Bamako (AFP) – Les pourparlers sur la recherche d’une solution politique à l’aggravation de la crise au Mali commencent samedi, entravés par une opposition sceptique et peu de signes de soutien sur le terrain.
Surnommées “dialogue national inclusif”, les pourparlers offrent au président Ibrahim Boubacar Keita assiégé une chance de reprendre son élan après des mois de violence jihadiste et ethnique.

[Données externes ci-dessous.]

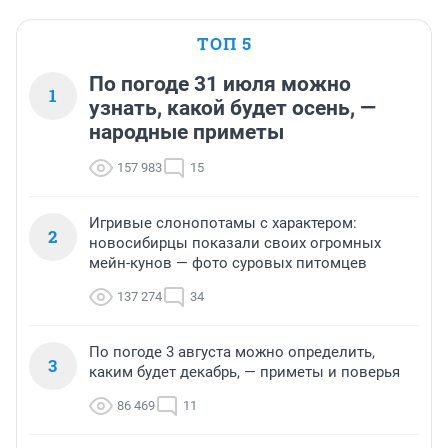
ТОП 5
По погоде 31 июля можно
1
узнать, какой будет осень, —
народные приметы
157 983
15
Игривые слонопотамы с характером:
2
новосибирцы показали своих огромных
мейн-кунов — фото суровых питомцев
137 274
34
По погоде 3 августа можно определить,
3
каким будет декабрь, — приметы и поверья
86 469
11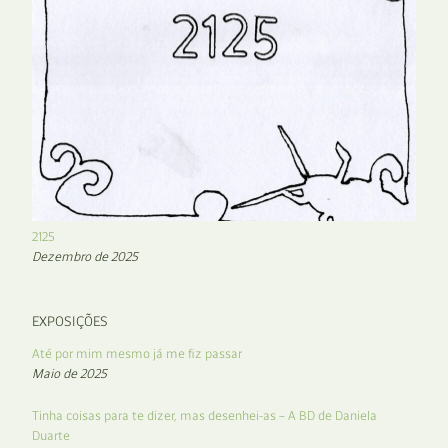
2125
Dezembro de 2025
EXPOSIÇÕES
Até por mim mesmo já me fiz passar
Maio de 2025
Tinha coisas para te dizer, mas desenhei-as – A BD de Daniela
Duarte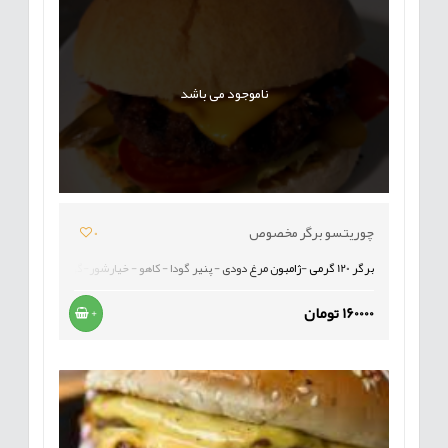
ناموجود می باشد
چوریتسو برگر مخصوص
0
برگر 120 گرمی -ژامبون مرغ دودی - پنیر گودا - کاهو - خیارشور-گوجه-شنیسل مرغ
160000 تومان
+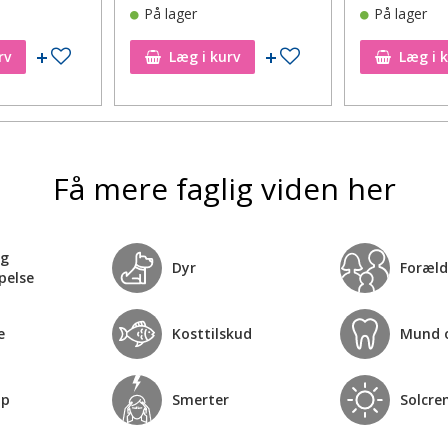
På lager
På lager
Tilføj til ønskeseddel
Tilføj til ønskeseddel
rv
Læg i kurv
Læg i 
Få mere faglig viden her
og
Dyr
Foræld
pelse
e
Kosttilskud
Mund 
op
Smerter
Solcre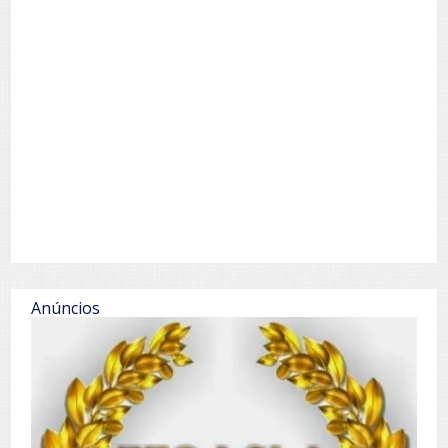
Anúncios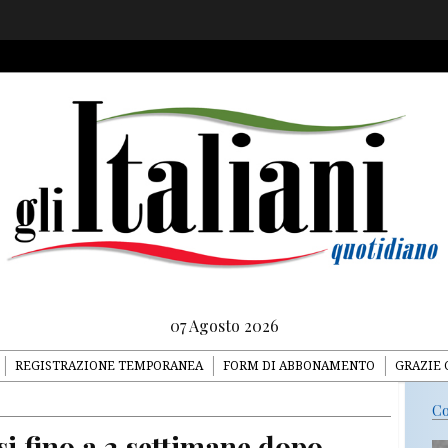
07 Agosto 2026
REGISTRAZIONE TEMPORANEA
FORM DI ABBONAMENTO
GRAZIE 
Co
i fino a 2 settimane dopo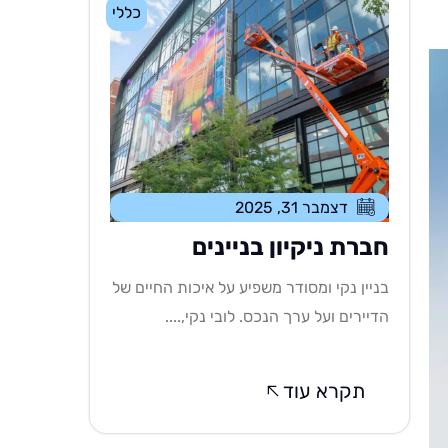
כללי
דצמבר 31, 2025
חברת ניקיון בניינים
בניין נקי ומסודר משפיע על איכות החיים של
הדיירים ועל ערך הנכס. לובי נקי,....
תקרא עוד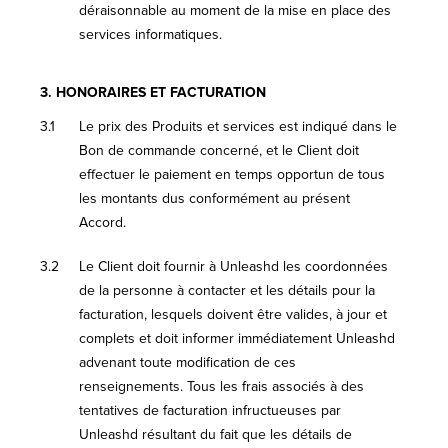
déraisonnable au moment de la mise en place des
services informatiques.
3.
HONORAIRES ET FACTURATION
3.1
Le prix des Produits et services est indiqué dans le
Bon de commande concerné, et le Client doit
effectuer le paiement en temps opportun de tous
les montants dus conformément au présent
Accord.
3.2
Le Client doit fournir à Unleashd les coordonnées
de la personne à contacter et les détails pour la
facturation, lesquels doivent être valides, à jour et
complets et doit informer immédiatement Unleashd
advenant toute modification de ces
renseignements. Tous les frais associés à des
tentatives de facturation infructueuses par
Unleashd résultant du fait que les détails de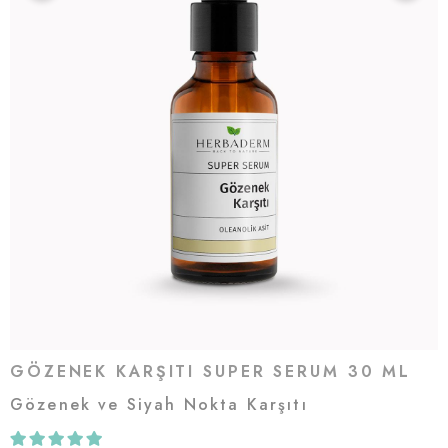
GÖZENEK KARŞITI SUPER SERUM 30 ML
Gözenek ve Siyah Nokta Karşıtı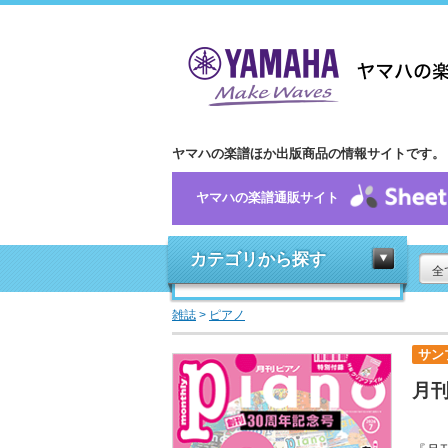
ヤマハの楽譜ほか出版商品の情報サイトです。
ヤマハの楽譜通販サイト
カテゴリから探す
全
雑誌
>
ピアノ
サン
月刊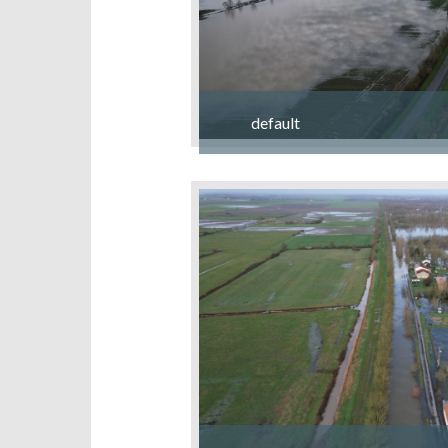
default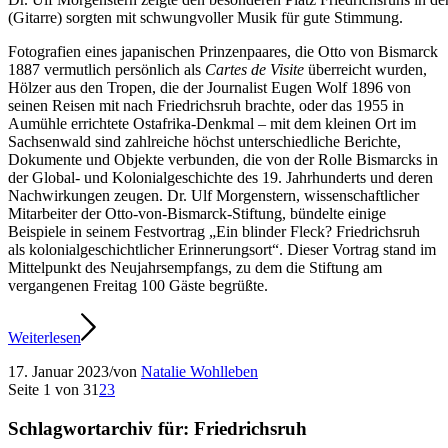
(Gitarre) sorgten mit schwungvoller Musik für gute Stimmung.
Fotografien eines japanischen Prinzenpaares, die Otto von Bismarck
1887 vermutlich persönlich als
Cartes de Visite
überreicht wurden,
Hölzer aus den Tropen, die der Journalist Eugen Wolf 1896 von
seinen Reisen mit nach Friedrichsruh brachte, oder das 1955 in
Aumühle errichtete Ostafrika-Denkmal – mit dem kleinen Ort im
Sachsenwald sind zahlreiche höchst unterschiedliche Berichte,
Dokumente und Objekte verbunden, die von der Rolle Bismarcks in
der Global- und Kolonialgeschichte des 19. Jahrhunderts und deren
Nachwirkungen zeugen. Dr. Ulf Morgenstern, wissenschaftlicher
Mitarbeiter der Otto-von-Bismarck-Stiftung, bündelte einige
Beispiele in seinem Festvortrag „Ein blinder Fleck? Friedrichsruh
als kolonialgeschichtlicher Erinnerungsort“. Dieser Vortrag stand im
Mittelpunkt des Neujahrsempfangs, zu dem die Stiftung am
vergangenen Freitag 100 Gäste begrüßte.
Weiterlesen
17. Januar 2023
/
von
Natalie Wohlleben
Seite 1 von 3
1
2
3
Schlagwortarchiv für:
Friedrichsruh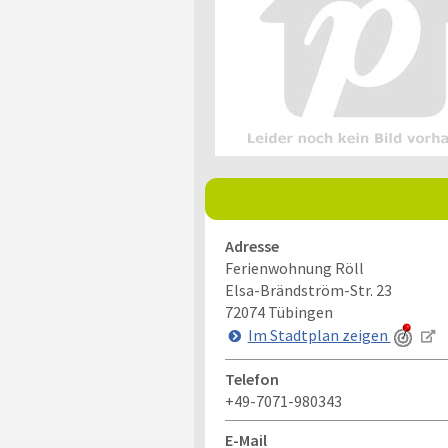
Adresse
Ferienwohnung Röll
Elsa-Brändström-Str. 23
72074
Tübingen
Im Stadtplan zeigen
Telefon
+49-7071-980343
E-Mail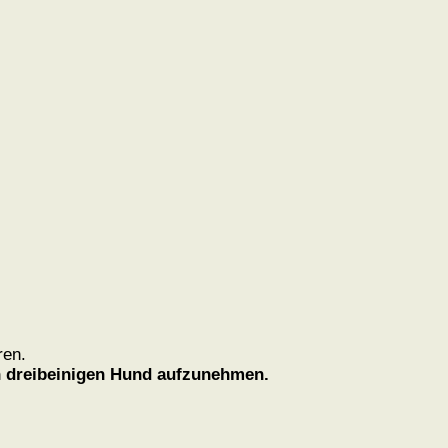
ren.
en dreibeinigen Hund aufzunehmen.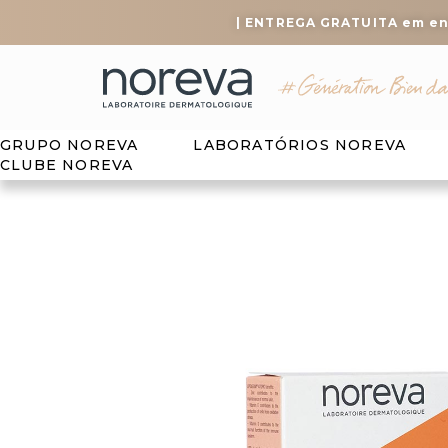
| ENTREGA GRATUITA em e
GRUPO NOREVA
LABORATÓRIOS NOREVA
CLUBE NOREVA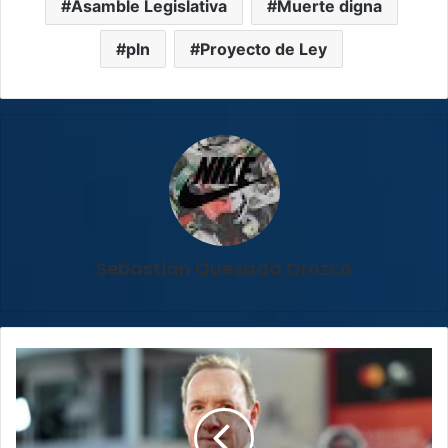
Asamble Legislativa
Muerte digna
pln
Proyecto de Ley
Sebastian Quesada Orozco
Kevin
Spacey
llegó
a
un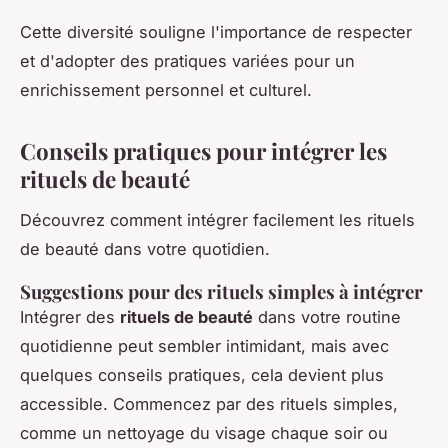
Cette diversité souligne l'importance de respecter
et d'adopter des pratiques variées pour un
enrichissement personnel et culturel.
Conseils pratiques pour intégrer les
rituels de beauté
Découvrez comment intégrer facilement les rituels
de beauté dans votre quotidien.
Suggestions pour des rituels simples à intégrer
Intégrer des
rituels de beauté
dans votre routine
quotidienne peut sembler intimidant, mais avec
quelques conseils pratiques, cela devient plus
accessible. Commencez par des rituels simples,
comme un nettoyage du visage chaque soir ou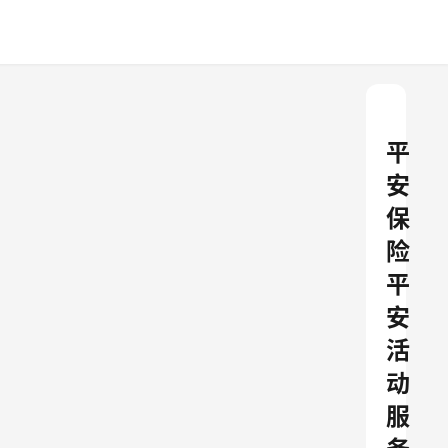
平
安
保
险
平
安
活
动
服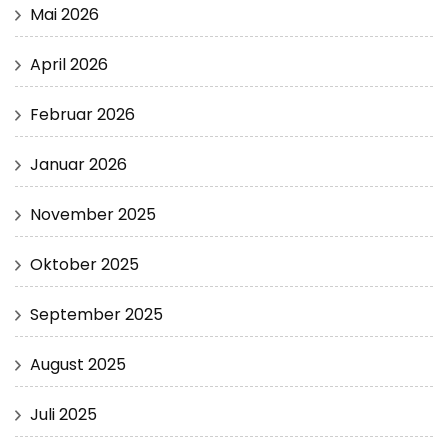
Mai 2026
April 2026
Februar 2026
Januar 2026
November 2025
Oktober 2025
September 2025
August 2025
Juli 2025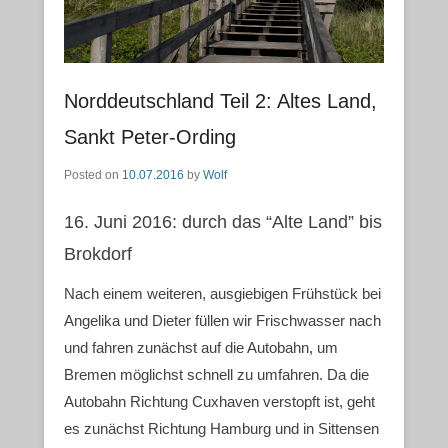
Norddeutschland Teil 2: Altes Land,
Sankt Peter-Ording
Posted on
10.07.2016
by
Wolf
16. Juni 2016: durch das “Alte Land” bis
Brokdorf
Nach einem weiteren, ausgiebigen Frühstück bei
Angelika und Dieter füllen wir Frischwasser nach
und fahren zunächst auf die Autobahn, um
Bremen möglichst schnell zu umfahren. Da die
Autobahn Richtung Cuxhaven verstopft ist, geht
es zunächst Richtung Hamburg und in Sittensen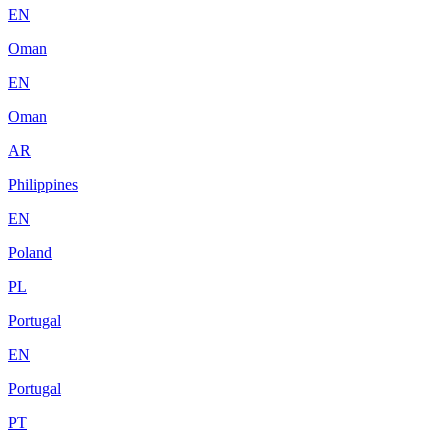
EN
Oman
EN
Oman
AR
Philippines
EN
Poland
PL
Portugal
EN
Portugal
PT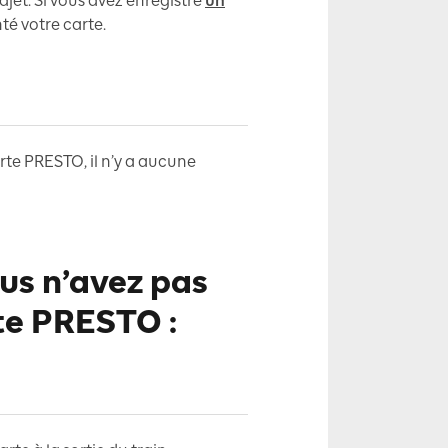
ajet. Si vous avez enregistré
un
té votre carte.
arte PRESTO, il n’y a aucune
ous n’avez pas
rte PRESTO :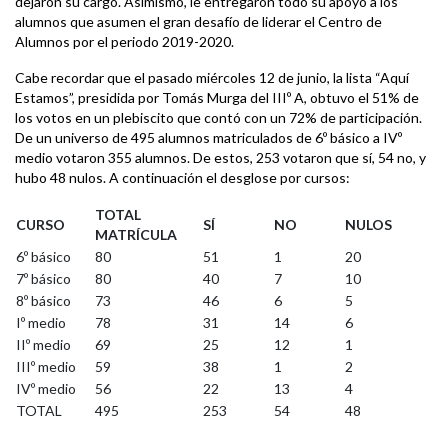
dejaron su cargo.
Asimismo, le entregaron todo su apoyo a los
alumnos que asumen el gran desafío de liderar el Centro de
Alumnos por el periodo 2019-2020.
Cabe recordar que el pasado miércoles 12 de junio, la lista “Aquí
Estamos”, presidida por Tomás Murga del IIIº A, obtuvo el 51% de
los votos en un plebiscito que contó con un 72% de participación.
De un universo de 495 alumnos matriculados de 6º básico a IVº
medio votaron 355 alumnos. De estos, 253 votaron que sí, 54 no, y
hubo 48 nulos. A continuación el desglose por cursos:
TOTAL
CURSO
SÍ
NO
NULOS
MATRÍCULA
6º básico
80
51
1
20
7º básico
80
40
7
10
8º básico
73
46
6
5
Iº medio
78
31
14
6
IIº medio
69
25
12
1
IIIº medio
59
38
1
2
IVº medio
56
22
13
4
TOTAL
495
253
54
48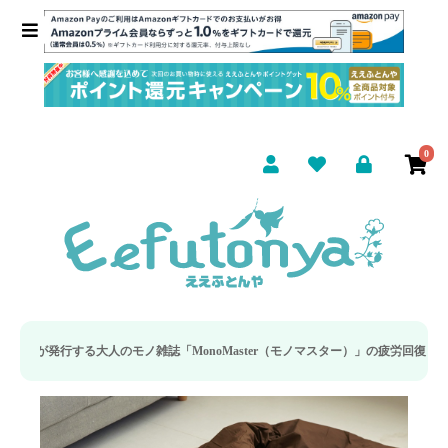
0
ノ雑誌「MonoMaster（モノマスター）」の疲労回復・睡眠の向上特集に当社の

Les islamistes ont tué plus de 140 soldats maliens depuis septembre, dans une insurrection grandissante qui a également enflammé les effusions de sang entre éleveurs peuls et agriculteurs sédentaires dans le centre du pays.
Les attaques djihadistes font partie d’une insurrection à l’échelle du Sahel que les forces armées nationales, soutenues par 4 500 soldats français, ont du mal à contenir.
Mardi, 71 soldats au Niger sont morts lorsque des centaines de djihadistes ont frappé leur base près de la frontière avec le Mali.
– Pas seulement la sécurité –
L’échec d’une réponse militaire incite désormais beaucoup à conclure que la recherche d’une solution doit aller au-delà de la simple sécurité – la pauvreté, les droits ou le changement climatique doivent également être abordés. Et certains sont également favorables à un dialogue avec les djihadistes.
Les neuf jours de pourparlers, réunissant partis politiques et associations, sont destinés à être un creuset de débat pour des solutions alternatives.
Keita a promis que le dialogue sera “fructueux et réformateur” et que l’occasion appartient au “peuple et avenir du Mali”.
“Toutes les préoccupations doivent et doivent être exprimées sans tabou”, a-t-il promis.
Un diplomate occidental, qui a refusé d’être nommé, a fait valoir que le dialogue pourrait briser “l’immobilité de la classe politique (qui) ne fait qu’élargir le fossé avec les Maliens”.
Mais beaucoup doutent que la conférence aura beaucoup de poids ou de crédibilité.
Soumaile Cisse, finaliste des élections présidentielles de 2018, snobe la réunion, tout comme les anciens premiers ministres et candidats à la présidentielle Modibo Sidibe et Cheick Modibo Diarra.
“Le dialogue est une astuce IBK pour garder les rênes”, a déclaré un responsable proche de Cissé, utilisant un surnom pour le leader malien, et qui a demandé l’anonymat.
Brema Ely Dicko, professeur de sociologie à Bamako, a déclaré que même si toute la classe politique du Mali y participait, il y avait le sentiment que les pourparlers étaient simplement une reprise des efforts précédents.
En 2017, la majorité électorale et les partis d’opposition se sont réunis lors d’une conférence nationale avant les élections présidentielles de l’année suivante.
Mais ses recommandations n’ont jamais été suivies – notamment la suggestion de tenir des pourparlers directs avec les dirigeants djihadistes Amadou Koufa et Iyad Ag Ghali.
“Personne n’est sûr que les résolutions politiques de ce dialogue seront appliquées”, a déclaré Dicko.
– «Indifférence» –
Des consultations ont eu lieu dans plus de 600 villes au cours des mois précédant les pourparlers.
Mais Anw Ko Mali Dron – un forum qui comprend des partis politiques et des groupes de la société civile – a déclaré que le processus était embourbé dans “l’indifférence, sans passion, sans esprit d’éveil national”.
Le groupe ne participe pas aux pourparlers.
La position des groupes armés qui ont signé un accord de paix avec le gouvernement de Bamako en 2015 visant à ramener la paix dans le nord du Mali est également peu claire.
Dans une déclaration conjointe de ce mois-ci, les deux principales coalitions de groupes armés, la Plateforme et la Coordination des mouvements de l’Azawad, ont déclaré qu’elles “n’offriraient pas d’objection” aux pourparlers tant que le traité de 2015 resterait en suspens.
Keita a provoqué la colère de certaines milices en ouvrant la porte à la révision des accords de 2015. Ils étaient destinés à désarmer les groupes rebelles et à les intégrer dans l’armée nationale mais n’ont pas été mis en œuvre.
Une proposition de 2017 visant à réviser la constitution et à introduire davantage de décentralisation a également été bloquée, l’opposition du Mali n’ayant pas approuvé le projet.